-- start Text segment --
We can use different geom_*() to plot the same data.

10 / 69

Geometric Objects

To change the geom in your plot, change the geom function that you add to ggplot().

ggplot(data = mpg) + 
  geom_point(mapping = 
               aes(x = displ, 
                   y = hwy))

ggplot(data = mpg) + 
  geom_smooth(mapping = 
                aes(x = displ, 
                    y = hwy))

11 / 69

Geometric Objects

`geom_*()` Functions and Aesthetic mappings

Every geom_*() function takes specific mapping arguments.
- Not every aesthetic property works with every geom_*() function.
- For example, you can set the shape of a geom_point(), but you cannot set the shape of a geom_smooth();
- You could set the linetype of a geom_smooth().

ggplot( data = mpg ) + 
  geom_smooth( mapping = aes( x = displ, y = hwy),
               linetype = 3)

12 / 69

Geometric Objects

`geom_*()` functions and `group` aesthetic

You can set the group aesthetic to a categorical variable to draw multiple objects.
ggplot2 will draw a separate object for each unique value of the grouping variable.

ggplot(data = mpg) +
  geom_smooth(mapping = aes(x = displ, y = hwy))
ggplot(data = mpg) +
  geom_smooth(mapping = aes(x = displ, y = hwy, 
                            group = drv))

13 / 69

Geometric Objects

`geom_*()` functions and `group` aesthetic

In practice, ggplot2 will automatically group the data for these geoms whenever you map an aesthetic to a discrete variable (as in the linetype example).

ggplot(data = mpg) +
  geom_smooth(
    mapping = aes(x = displ, y = hwy, 
                  color = drv),
    show.legend = FALSE
  )

14 / 69

Geometric Objects

Multiple `geom_*()` functions

To display multiple geometric objects in the same plot, add multiple geom_*() functions to ggplot():

ggplot(data = mpg) + 
  geom_point(mapping = aes(x = displ, y = hwy)) +
  geom_smooth(mapping = aes(x = displ, y = hwy))

15 / 69

Geometric Objects

Multiple `geom_*()` functions

If you place mappings in a geom_*() function, ggplot2 will treat them as local mappings for the layer.

ggplot(data = mpg, 
       mapping = aes(x = displ, y = hwy)) + 
  geom_point(mapping = aes(color = class)) + 
  geom_smooth()

16 / 69

Geometric Objects

Multiple `geom_*()` functions

You can use the same idea to specify different data for each layer.
Here, our smooth line displays just a subset of the mpg dataset, the subcompact cars.
The local data argument in geom_smooth() overrides the global data argument in ggplot() for that layer only.

ggplot(data = mpg, 
       mapping = aes(x = displ, y = hwy)) + 
  geom_point(mapping = aes(color = class)) + 
  geom_smooth(data = filter(mpg, class == "subcompact"), 
              se = FALSE)

17 / 69

Statistical Transformation
18 / 69

Statistical Transformations

Bar charts seem simple, but they are interesting because they reveal something subtle about plots.
-- end Text segment --
### Prompt:
Repeat the passage of the ggplot2 slides from "- Not every" to "of a geom_smooth().", word for word. The lines that come next have nothing to do with this.
-- start Supplied records --
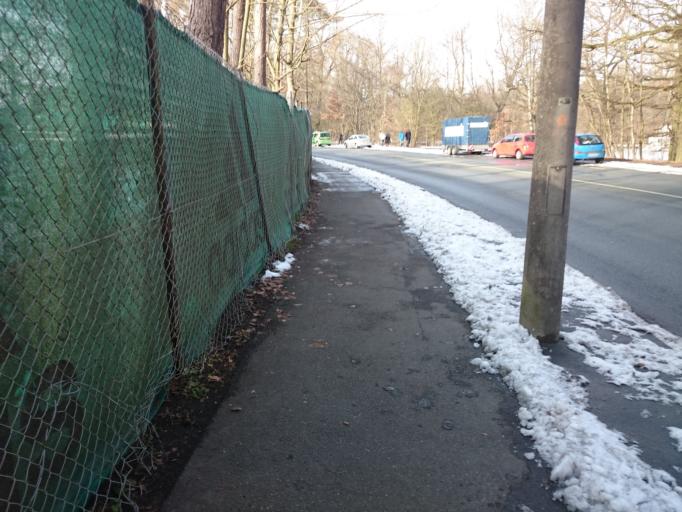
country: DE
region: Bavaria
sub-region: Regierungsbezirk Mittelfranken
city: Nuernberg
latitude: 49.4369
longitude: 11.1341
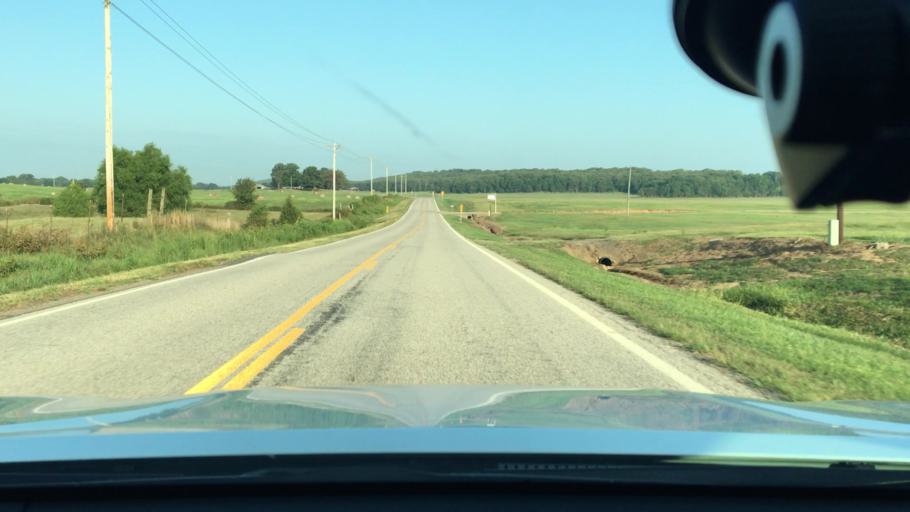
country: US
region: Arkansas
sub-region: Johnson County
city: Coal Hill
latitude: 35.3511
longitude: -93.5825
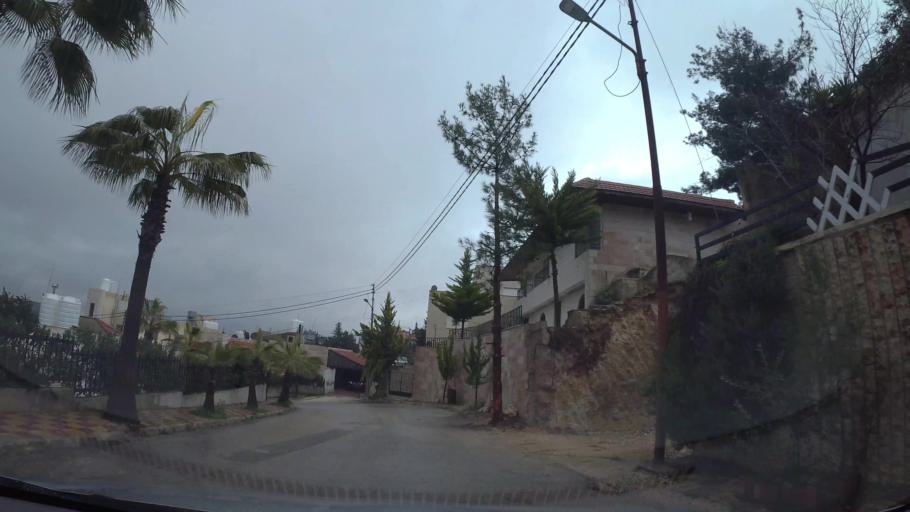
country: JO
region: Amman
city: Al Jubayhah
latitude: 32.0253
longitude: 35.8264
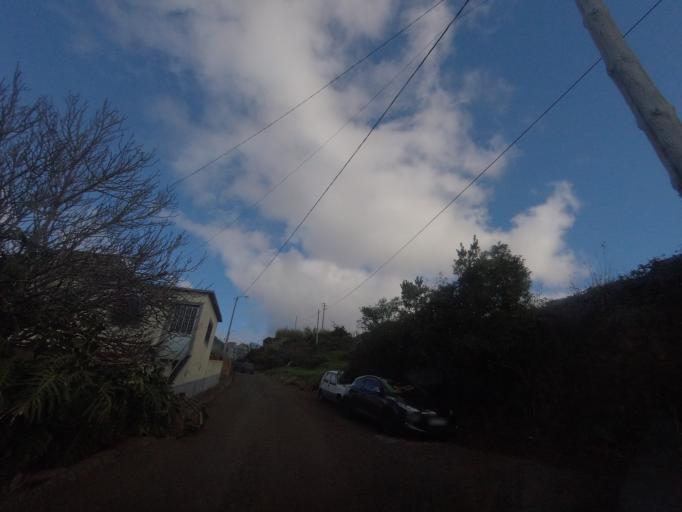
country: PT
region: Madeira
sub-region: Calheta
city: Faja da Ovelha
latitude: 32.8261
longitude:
-- end Supplied records --
### Response below:
- Not every aesthetic property works with every geom_*() function.
- For example, you can set the shape of a geom_point(), but you cannot set the shape of a geom_smooth();
- You could set the linetype of a geom_smooth().